Brusio in aula e pubblico praticamente assente: questa la cornice all’illustrazione del "regolamento antifascista" da parte dell’assessore alla Legalità Giacomo Galazzo, ieri sera al Mezzabarba. Senza contare il fatto che, per metà dell’intervento, i banchi della giunta sono rimasti vuoti. Le premesse di una discussione che, a notte fonda, ha portato all’approvazione delle modifiche ai regolamenti di polizia locale e di occupazione di suolo pubblico con il voto favorevole del Pd (si sono astenuti solo i consiglieri Giuliani e Furini) e del Movimento 5 Stelle.
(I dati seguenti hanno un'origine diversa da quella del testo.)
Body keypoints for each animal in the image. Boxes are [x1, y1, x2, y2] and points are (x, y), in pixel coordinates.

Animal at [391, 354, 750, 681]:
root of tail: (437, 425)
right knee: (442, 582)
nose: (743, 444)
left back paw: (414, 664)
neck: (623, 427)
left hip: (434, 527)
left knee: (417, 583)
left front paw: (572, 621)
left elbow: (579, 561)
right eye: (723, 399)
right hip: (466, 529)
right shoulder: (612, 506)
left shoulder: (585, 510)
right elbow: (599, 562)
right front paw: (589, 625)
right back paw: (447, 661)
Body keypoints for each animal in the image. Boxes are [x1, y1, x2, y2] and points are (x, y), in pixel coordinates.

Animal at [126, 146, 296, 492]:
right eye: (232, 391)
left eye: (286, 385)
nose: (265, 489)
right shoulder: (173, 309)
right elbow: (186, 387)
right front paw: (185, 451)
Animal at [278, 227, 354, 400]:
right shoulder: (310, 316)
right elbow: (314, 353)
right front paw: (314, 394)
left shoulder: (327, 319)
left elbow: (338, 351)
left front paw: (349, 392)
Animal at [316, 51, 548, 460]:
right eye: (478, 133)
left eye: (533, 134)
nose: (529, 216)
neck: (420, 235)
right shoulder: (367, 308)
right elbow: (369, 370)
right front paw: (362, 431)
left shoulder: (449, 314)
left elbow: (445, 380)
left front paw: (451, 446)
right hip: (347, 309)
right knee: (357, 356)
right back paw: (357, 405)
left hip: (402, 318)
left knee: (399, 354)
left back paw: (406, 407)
Il centrodestra compatto invece ha deciso di non votare.

"Si tratta di un regolamento inutile" ha commentato lapidario il capogruppo di Forza Italia Antonio Bobbio Pallavicini. "Come faranno i vigili a distinguere i simboli che richiamano i regimi totalitari?" la provocazione del consigliere Vittorio Poma, ipad alla mano. "Mi offro per un corso accelerato di storia" ha aggiunto. "Gli assessori Moggi e Galazzo, che hanno partecipato alla manifestazione non autorizzata dello scorso 5 novembre, ci spiegano il valore della legalità" l’attacco pungente di Nicola Niutta del Nuovo Centrodestra.

Critiche forti ed altrettanto prevedibili che i consiglieri del Pd hanno respinto. "E’ una discussione utile e per nulla anacronistica" la risposta di Davide Ottini. "Una pietra miliare per i valori della città" ha quindi sostenuto il collega di maggioranza Antonio Campanella. Pd compatto o quasi: non sono mancate infatti le voci fuori dal coro.
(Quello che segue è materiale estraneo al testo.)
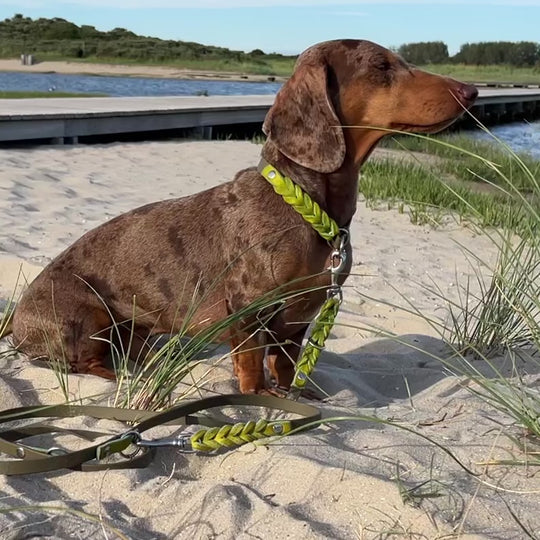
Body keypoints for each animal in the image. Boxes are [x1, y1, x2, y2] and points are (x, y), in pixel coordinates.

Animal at [9, 38, 476, 392]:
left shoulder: (299, 318)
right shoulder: (249, 306)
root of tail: (14, 322)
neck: (305, 206)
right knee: (82, 363)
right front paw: (256, 397)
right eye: (381, 65)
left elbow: (285, 365)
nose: (472, 91)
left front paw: (293, 397)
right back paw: (125, 375)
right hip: (91, 319)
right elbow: (251, 363)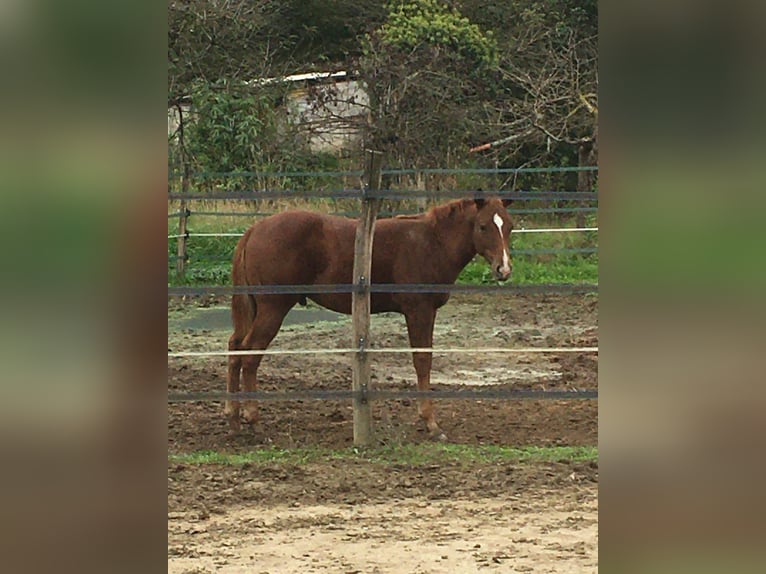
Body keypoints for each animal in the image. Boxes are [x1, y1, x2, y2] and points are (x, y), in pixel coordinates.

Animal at [228, 198, 516, 440]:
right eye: (482, 226)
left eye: (509, 226)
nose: (503, 269)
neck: (431, 242)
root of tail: (255, 229)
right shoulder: (419, 311)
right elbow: (423, 361)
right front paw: (431, 424)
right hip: (273, 308)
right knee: (250, 354)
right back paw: (254, 420)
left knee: (235, 348)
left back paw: (233, 417)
"Non si possono discriminare i cittadini per le idee politiche" ha evidenziato Guido Giuliani. Critiche anche da Giuseppe Palumbo, che ha lamentato "lo scarso coinvolgimento dei consiglieri nella preparazione del documento", e di Sergio Maggi, che ha posto invece l’accento "sull'inutilità dello strumento".

Alla fine deciderà sempre il Prefetto ma era necessario dare una risposta antifascista a tutta la città, il pensiero dell’amministrazione che ha chiuso la dibattito.